L’operazione, diretta dalla Procura della Repubblica di Messina, a febbraio scorso ha portato all’arresto di 13 persone ritenute componenti di un “comitato di affari” capace di condizionare il buon andamento della gestione della giustizia in provincia di Siracusa.
Determinanti sarebbero state le ammissioni e le dichiarazioni rese in sede di interrogatorio dagli avvocati Amara e Calafiore, seguite dai riscontri effettuati dalla Guardia di Finanza, che avrebbe portato alla luce un sistema clientelare gestito dai due legali.
Sarebbe stato accertato che Mineo, adesso in pensione, all’epoca dei fatti, si sarebbe adoperato allo scopo di determinare, in qualità di giudice relatore, il collegio del C.G.A. ad “assumere, contra legem, una decisione favorevole a due imprese riconducibili ai due legali (la Open Land e la AM Group) nell’ambito di contenziosi amministrativi in atto contro il Comune di Siracusa e contro la Sovrintendenza. Sarebbe stato acclarato, inoltre, che Mineo avrebbe rivelato ad Amara e Calafiore notizie coperte da segreto d’ufficio sullo svolgimento delle camere di consiglio.
In cambio di questi favori Mineo avrebbe fatto erogare grazie all’intermediazione di un collaboratore dei due avvocati, Alessandro Ferraro, una somma di 115.000 euro a beneficio di Giuseppe Drago (già Presidente della Regione Siciliana e deputato nazionale, deceduto nel 2016), legato a Mineo da rapporti di stretta amicizia.
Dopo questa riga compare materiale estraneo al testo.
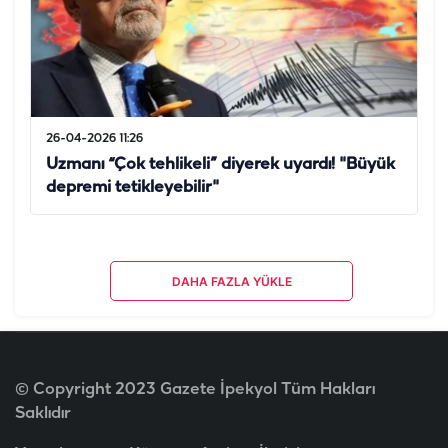
26-04-2026 11:26
Uzmanı “Çok tehlikeli” diyerek uyardı! "Büyük
depremi tetikleyebilir"
DAHA FAZLA YÜKLE
© Copyright 2023 Gazete İpekyol Tüm Hakları
Saklıdır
Questa somma sarebbe stata versata da una delle tante società riconducibili ad Amara e Calafiore su un conto maltese intestato a Ferraro e, da questi, successivamente trasmessa a Drago.
Sintetico il commento del sindaco uscente Giancarlo Garozzo su facebook su una vicenda che l’ha visto esposto durante gli anni della sua sindacatura: “La giustizia, quella vera, arriva sempre…un’altra chicca che riguarda la vicenda Open land. Quando mi insediai Sindaco nel 2013 chiedevano quasi 50 milioni di euro”.